What to do:
Return the listing in full. Keep every word as it stands.

********

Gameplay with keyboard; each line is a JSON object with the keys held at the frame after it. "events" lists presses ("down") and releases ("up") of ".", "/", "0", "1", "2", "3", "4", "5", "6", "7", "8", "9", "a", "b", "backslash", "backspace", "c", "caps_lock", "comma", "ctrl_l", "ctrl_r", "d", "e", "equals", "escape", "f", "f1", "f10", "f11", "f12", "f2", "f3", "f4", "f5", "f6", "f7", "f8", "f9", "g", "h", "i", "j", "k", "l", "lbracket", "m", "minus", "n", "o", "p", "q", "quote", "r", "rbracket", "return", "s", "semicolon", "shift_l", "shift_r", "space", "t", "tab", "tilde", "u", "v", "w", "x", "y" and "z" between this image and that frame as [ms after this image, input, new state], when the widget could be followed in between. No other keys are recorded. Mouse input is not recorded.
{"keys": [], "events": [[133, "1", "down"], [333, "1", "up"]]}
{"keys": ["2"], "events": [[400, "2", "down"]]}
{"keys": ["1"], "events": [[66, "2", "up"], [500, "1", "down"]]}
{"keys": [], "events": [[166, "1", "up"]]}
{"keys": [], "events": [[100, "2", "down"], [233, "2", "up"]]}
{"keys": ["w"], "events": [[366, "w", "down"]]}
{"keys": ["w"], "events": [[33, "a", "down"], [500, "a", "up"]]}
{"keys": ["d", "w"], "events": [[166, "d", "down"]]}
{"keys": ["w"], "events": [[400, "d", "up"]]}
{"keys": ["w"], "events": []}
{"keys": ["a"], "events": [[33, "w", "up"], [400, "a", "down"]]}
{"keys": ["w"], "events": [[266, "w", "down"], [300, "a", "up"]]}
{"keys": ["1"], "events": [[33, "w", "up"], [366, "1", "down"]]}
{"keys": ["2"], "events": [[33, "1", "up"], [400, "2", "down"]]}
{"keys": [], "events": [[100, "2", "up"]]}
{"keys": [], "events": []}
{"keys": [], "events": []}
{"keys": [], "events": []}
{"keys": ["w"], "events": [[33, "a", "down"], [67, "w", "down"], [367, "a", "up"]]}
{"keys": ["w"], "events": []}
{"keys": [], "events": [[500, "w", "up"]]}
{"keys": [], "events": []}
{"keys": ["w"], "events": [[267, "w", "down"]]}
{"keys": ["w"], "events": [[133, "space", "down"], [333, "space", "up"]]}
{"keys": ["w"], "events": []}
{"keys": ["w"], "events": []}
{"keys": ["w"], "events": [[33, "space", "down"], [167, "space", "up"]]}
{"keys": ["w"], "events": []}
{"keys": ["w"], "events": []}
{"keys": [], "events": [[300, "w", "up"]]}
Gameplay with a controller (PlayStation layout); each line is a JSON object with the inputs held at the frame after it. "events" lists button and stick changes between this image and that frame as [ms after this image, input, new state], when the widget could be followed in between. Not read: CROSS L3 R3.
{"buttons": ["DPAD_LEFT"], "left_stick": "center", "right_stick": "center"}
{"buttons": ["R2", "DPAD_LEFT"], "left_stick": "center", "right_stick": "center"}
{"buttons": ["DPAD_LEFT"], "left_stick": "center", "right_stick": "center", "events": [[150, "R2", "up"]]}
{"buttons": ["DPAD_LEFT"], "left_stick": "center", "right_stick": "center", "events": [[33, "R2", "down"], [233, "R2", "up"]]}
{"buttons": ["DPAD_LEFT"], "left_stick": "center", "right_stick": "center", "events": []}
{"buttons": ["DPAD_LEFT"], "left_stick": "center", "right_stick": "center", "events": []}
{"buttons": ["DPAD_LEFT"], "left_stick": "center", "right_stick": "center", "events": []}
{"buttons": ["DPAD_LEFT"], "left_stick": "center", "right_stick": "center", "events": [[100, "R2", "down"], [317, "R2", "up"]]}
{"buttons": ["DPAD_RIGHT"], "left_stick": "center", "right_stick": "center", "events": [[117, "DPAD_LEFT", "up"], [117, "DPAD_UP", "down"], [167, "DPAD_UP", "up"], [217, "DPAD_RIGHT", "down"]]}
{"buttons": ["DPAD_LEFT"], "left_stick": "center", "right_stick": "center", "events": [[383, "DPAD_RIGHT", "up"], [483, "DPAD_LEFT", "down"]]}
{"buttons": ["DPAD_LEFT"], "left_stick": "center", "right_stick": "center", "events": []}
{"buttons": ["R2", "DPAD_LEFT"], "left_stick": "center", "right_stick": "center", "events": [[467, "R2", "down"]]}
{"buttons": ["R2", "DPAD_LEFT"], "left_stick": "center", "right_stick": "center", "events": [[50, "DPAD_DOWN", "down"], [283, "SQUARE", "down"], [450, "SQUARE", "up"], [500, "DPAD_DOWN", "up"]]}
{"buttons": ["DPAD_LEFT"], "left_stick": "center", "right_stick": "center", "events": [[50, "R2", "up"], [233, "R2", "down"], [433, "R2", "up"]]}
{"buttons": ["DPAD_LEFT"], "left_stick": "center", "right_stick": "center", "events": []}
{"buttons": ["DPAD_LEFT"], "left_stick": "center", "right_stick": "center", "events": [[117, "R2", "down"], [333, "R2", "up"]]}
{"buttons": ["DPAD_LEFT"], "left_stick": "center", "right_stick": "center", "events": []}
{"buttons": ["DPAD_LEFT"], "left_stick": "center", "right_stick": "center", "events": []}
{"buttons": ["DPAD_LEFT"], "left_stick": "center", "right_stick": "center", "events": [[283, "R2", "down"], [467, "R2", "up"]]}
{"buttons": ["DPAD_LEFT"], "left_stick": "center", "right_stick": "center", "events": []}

********

Exercise output:
Gameplay with keyboard; each line is a JSON object with the keys held at the frame after it. "events" lists presses ("down") and releases ("up") of ".", "/", "0", "1", "2", "3", "4", "5", "6", "7", "8", "9", "a", "b", "backslash", "backspace", "c", "caps_lock", "comma", "ctrl_l", "ctrl_r", "d", "e", "equals", "escape", "f", "f1", "f10", "f11", "f12", "f2", "f3", "f4", "f5", "f6", "f7", "f8", "f9", "g", "h", "i", "j", "k", "l", "lbracket", "m", "minus", "n", "o", "p", "q", "quote", "r", "rbracket", "return", "s", "semicolon", "shift_l", "shift_r", "space", "t", "tab", "tilde", "u", "v", "w", "x", "y" and "z" between this image and that frame as [ms after this image, input, new state], when the widget could be followed in between. No other keys are recorded. Mouse input is not recorded.
{"keys": [], "events": [[133, "1", "down"], [333, "1", "up"]]}
{"keys": ["2"], "events": [[400, "2", "down"]]}
{"keys": ["1"], "events": [[66, "2", "up"], [500, "1", "down"]]}
{"keys": [], "events": [[166, "1", "up"]]}
{"keys": [], "events": [[100, "2", "down"], [233, "2", "up"]]}
{"keys": ["w"], "events": [[366, "w", "down"]]}
{"keys": ["w"], "events": [[33, "a", "down"], [500, "a", "up"]]}
{"keys": ["d", "w"], "events": [[166, "d", "down"]]}
{"keys": ["w"], "events": [[400, "d", "up"]]}
{"keys": ["w"], "events": []}
{"keys": ["a"], "events": [[33, "w", "up"], [400, "a", "down"]]}
{"keys": ["w"], "events": [[266, "w", "down"], [300, "a", "up"]]}
{"keys": ["1"], "events": [[33, "w", "up"], [366, "1", "down"]]}
{"keys": ["2"], "events": [[33, "1", "up"], [400, "2", "down"]]}
{"keys": [], "events": [[100, "2", "up"]]}
{"keys": [], "events": []}
{"keys": [], "events": []}
{"keys": [], "events": []}
{"keys": ["w"], "events": [[33, "a", "down"], [67, "w", "down"], [367, "a", "up"]]}
{"keys": ["w"], "events": []}
{"keys": [], "events": [[500, "w", "up"]]}
{"keys": [], "events": []}
{"keys": ["w"], "events": [[267, "w", "down"]]}
{"keys": ["w"], "events": [[133, "space", "down"], [333, "space", "up"]]}
{"keys": ["w"], "events": []}
{"keys": ["w"], "events": []}
{"keys": ["w"], "events": [[33, "space", "down"], [167, "space", "up"]]}
{"keys": ["w"], "events": []}
{"keys": ["w"], "events": []}
{"keys": [], "events": [[300, "w", "up"]]}
Gameplay with a controller (PlayStation layout); each line is a JSON object with the inputs held at the frame after it. "events" lists button and stick changes between this image and that frame as [ms after this image, input, new state], when the widget could be followed in between. Not read: CROSS L3 R3.
{"buttons": ["DPAD_LEFT"], "left_stick": "center", "right_stick": "center"}
{"buttons": ["R2", "DPAD_LEFT"], "left_stick": "center", "right_stick": "center"}
{"buttons": ["DPAD_LEFT"], "left_stick": "center", "right_stick": "center", "events": [[150, "R2", "up"]]}
{"buttons": ["DPAD_LEFT"], "left_stick": "center", "right_stick": "center", "events": [[33, "R2", "down"], [233, "R2", "up"]]}
{"buttons": ["DPAD_LEFT"], "left_stick": "center", "right_stick": "center", "events": []}
{"buttons": ["DPAD_LEFT"], "left_stick": "center", "right_stick": "center", "events": []}
{"buttons": ["DPAD_LEFT"], "left_stick": "center", "right_stick": "center", "events": []}
{"buttons": ["DPAD_LEFT"], "left_stick": "center", "right_stick": "center", "events": [[100, "R2", "down"], [317, "R2", "up"]]}
{"buttons": ["DPAD_RIGHT"], "left_stick": "center", "right_stick": "center", "events": [[117, "DPAD_LEFT", "up"], [117, "DPAD_UP", "down"], [167, "DPAD_UP", "up"], [217, "DPAD_RIGHT", "down"]]}
{"buttons": ["DPAD_LEFT"], "left_stick": "center", "right_stick": "center", "events": [[383, "DPAD_RIGHT", "up"], [483, "DPAD_LEFT", "down"]]}
{"buttons": ["DPAD_LEFT"], "left_stick": "center", "right_stick": "center", "events": []}
{"buttons": ["R2", "DPAD_LEFT"], "left_stick": "center", "right_stick": "center", "events": [[467, "R2", "down"]]}
{"buttons": ["R2", "DPAD_LEFT"], "left_stick": "center", "right_stick": "center", "events": [[50, "DPAD_DOWN", "down"], [283, "SQUARE", "down"], [450, "SQUARE", "up"], [500, "DPAD_DOWN", "up"]]}
{"buttons": ["DPAD_LEFT"], "left_stick": "center", "right_stick": "center", "events": [[50, "R2", "up"], [233, "R2", "down"], [433, "R2", "up"]]}
{"buttons": ["DPAD_LEFT"], "left_stick": "center", "right_stick": "center", "events": []}
{"buttons": ["DPAD_LEFT"], "left_stick": "center", "right_stick": "center", "events": [[117, "R2", "down"], [333, "R2", "up"]]}
{"buttons": ["DPAD_LEFT"], "left_stick": "center", "right_stick": "center", "events": []}
{"buttons": ["DPAD_LEFT"], "left_stick": "center", "right_stick": "center", "events": []}
{"buttons": ["DPAD_LEFT"], "left_stick": "center", "right_stick": "center", "events": [[283, "R2", "down"], [467, "R2", "up"]]}
{"buttons": ["DPAD_LEFT"], "left_stick": "center", "right_stick": "center", "events": []}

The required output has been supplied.